Itemized modification records
::::
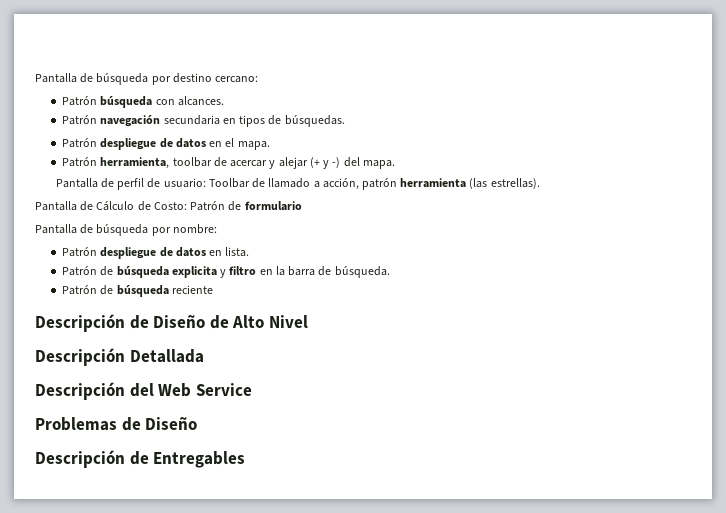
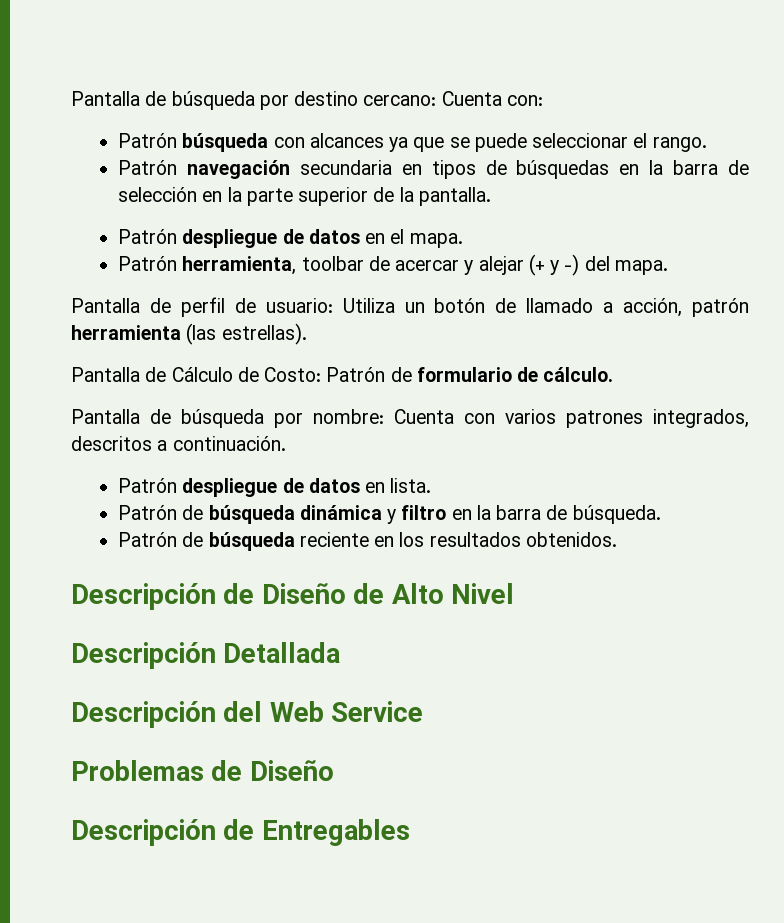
(259, 79) none -> [441,91,543,106] Cuenta con:
[177,96,224,106] alcances. -> [309,133,707,152] alcances ya que se puede seleccionar el rango.
[284,115,345,127] búsquedas. -> [516,160,750,179] [118,187,491,206] búsquedas en la barra de selección en la parte superior de la pantalla.
[208,178,250,188] Toolbar -> [342,298,486,313] Utiliza un botón
(302, 206) none -> [517,367,614,382] de cálculo.
(217, 229) none -> [394,409,749,428] [71,436,286,451] Cuenta con varios patrones integrados, descritos a continuación.
[171,266,217,278] explicita -> [299,505,382,520] dinámica
(213, 289) none -> [374,532,617,547] en los resultados obtenidos.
::::
# Task item:
If a line in the records includes the string "Cuenta", copy it.

# Task response:
(259, 79) none -> [441,91,543,106] Cuenta con:
(217, 229) none -> [394,409,749,428] [71,436,286,451] Cuenta con varios patrones integrados, descritos a continuación.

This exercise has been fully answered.